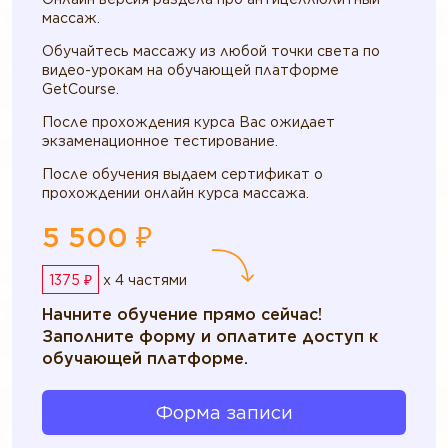
массаж.
Обучайтесь массажу из любой точки света по
видео-урокам на обучающей платформе
GetCourse.
После прохождения курса Вас ожидает
экзаменационное тестирование.
После обучения выдаем сертификат о
прохождении онлайн курса массажа.
5 500 ₽
1375 ₽
x 4 частями
Начните обучение прямо сейчас!
Заполните форму и оплатите доступ к
обучающей платформе.
Форма записи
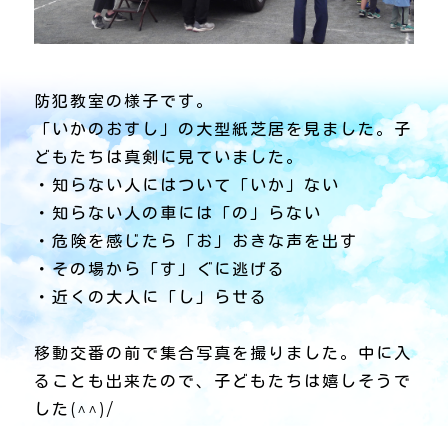
防犯教室の様子です。
「いかのおすし」の大型紙芝居を見ました。子
どもたちは真剣に見ていました。
・知らない人にはついて「いか」ない
・知らない人の車には「の」らない
・危険を感じたら「お」おきな声を出す
・その場から「す」ぐに逃げる
・近くの大人に「し」らせる
移動交番の前で集合写真を撮りました。中に入
ることも出来たので、子どもたちは嬉しそうで
した(^^)/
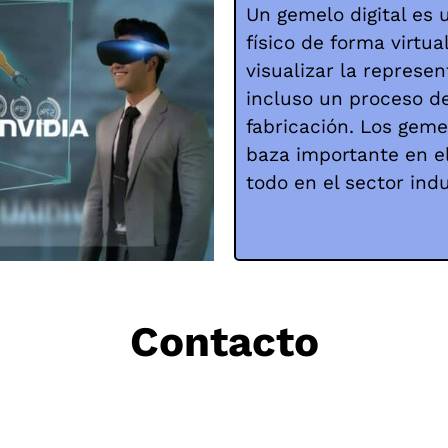
Un gemelo digital es 
físico de forma virtua
visualizar la represe
incluso un proceso d
fabricación. Los geme
baza importante en el
todo en el sector indu
Contacto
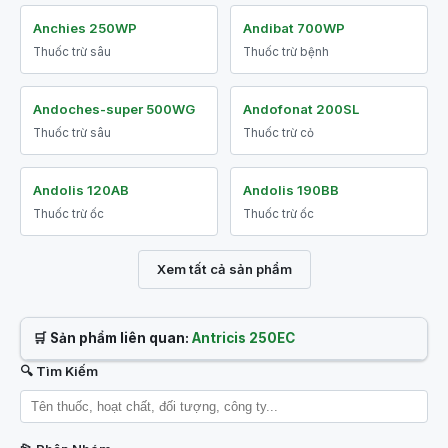
Anchies 250WP
Andibat 700WP
Thuốc trừ sâu
Thuốc trừ bệnh
Andoches-super 500WG
Andofonat 200SL
Thuốc trừ sâu
Thuốc trừ cỏ
Andolis 120AB
Andolis 190BB
Thuốc trừ ốc
Thuốc trừ ốc
Xem tất cả sản phẩm
🛒 Sản phẩm liên quan:
Antricis 250EC
🔍 Tìm Kiếm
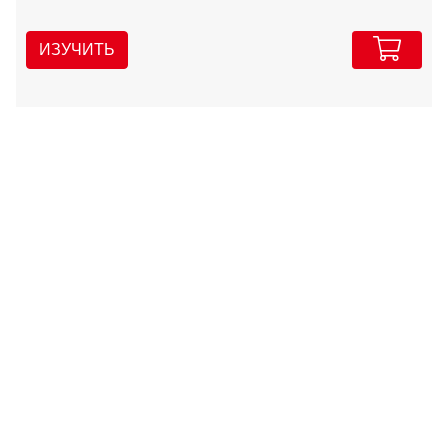
ИЗУЧИТЬ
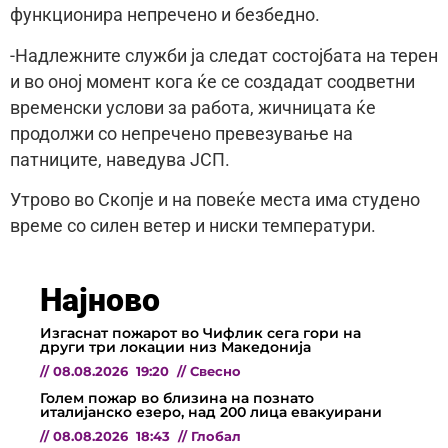
функционира непречено и безбедно.
-Надлежните служби ја следат состојбата на терен
и во оној момент кога ќе се создадат соодветни
временски услови за работа, жичницата ќе
продолжи со непречено превезување на
патниците, наведува ЈСП.
Утрово во Скопје и на повеќе места има студено
време со силен ветер и ниски температури.
Најново
Изгаснат пожарот во Чифлик сега гори на
други три локации низ Македонија
//
08.08.2026
19:20
//
Свесно
Голем пожар во близина на познато
италијанско езеро, над 200 лица евакуирани
//
08.08.2026
18:43
//
Глобал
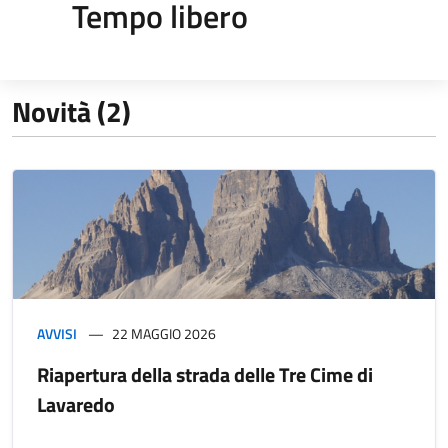
Tempo libero
Novità (2)
AVVISI
22 MAGGIO 2026
Riapertura della strada delle Tre Cime di
Lavaredo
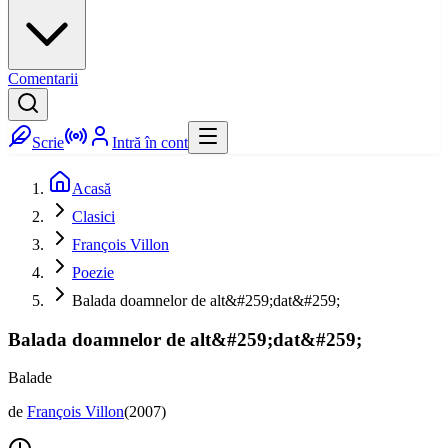
Comentarii
Scrie
Intră în cont
Acasă
Clasici
François Villon
Poezie
Balada doamnelor de alt&#259;dat&#259;
Balada doamnelor de alt&#259;dat&#259;
Balade
de
François Villon
(
2007
)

- **TO DO**
Extract the text from all of the records above, reproducing every line without changes and leaving out the pictures.

- **EXERCISE SOLUTION**
массаж.
Обучайтесь массажу из любой точки света по
видео-урокам на обучающей платформе
GetCourse.
После прохождения курса Вас ожидает
экзаменационное тестирование.
После обучения выдаем сертификат о
прохождении онлайн курса массажа.
5 500 ₽
1375 ₽
x 4 частями
Начните обучение прямо сейчас!
Заполните форму и оплатите доступ к
обучающей платформе.
Форма записи
防犯教室の様子です。
「いかのおすし」の大型紙芝居を見ました。子
どもたちは真剣に見ていました。
・知らない人にはついて「いか」ない
・知らない人の車には「の」らない
・危険を感じたら「お」おきな声を出す
・その場から「す」ぐに逃げる
・近くの大人に「し」らせる
移動交番の前で集合写真を撮りました。中に入
ることも出来たので、子どもたちは嬉しそうで
した(^^)/
Un gemelo digital es 
físico de forma virtua
visualizar la represe
incluso un proceso d
fabricación. Los geme
baza importante en el
todo en el sector indu
Contacto
Anchies 250WP
Andibat 700WP
Thuốc trừ sâu
Thuốc trừ bệnh
Andoches-super 500WG
Andofonat 200SL
Thuốc trừ sâu
Thuốc trừ cỏ
Andolis 120AB
Andolis 190BB
Thuốc trừ ốc
Thuốc trừ ốc
Xem tất cả sản phẩm
🛒 Sản phẩm liên quan:
Antricis 250EC
🔍 Tìm Kiếm
ИЗУЧИТЬ
функционира непречено и безбедно.
-Надлежните служби ја следат состојбата на терен
и во оној момент кога ќе се создадат соодветни
временски услови за работа, жичницата ќе
продолжи со непречено превезување на
патниците, наведува ЈСП.
Утрово во Скопје и на повеќе места има студено
време со силен ветер и ниски температури.
Најново
Изгаснат пожарот во Чифлик сега гори на
други три локации низ Македонија
//
08.08.2026
19:20
//
Свесно
Голем пожар во близина на познато
италијанско езеро, над 200 лица евакуирани
//
08.08.2026
18:43
//
Глобал
Tempo libero
Novità (2)
AVVISI
22 MAGGIO 2026
Riapertura della strada delle Tre Cime di
Lavaredo
Comentarii
Scrie
Intră în cont
Acasă
Clasici
François Villon
Poezie
Balada doamnelor de alt&#259;dat&#259;
Balada doamnelor de alt&#259;dat&#259;
Balade
de
François Villon
(
2007
)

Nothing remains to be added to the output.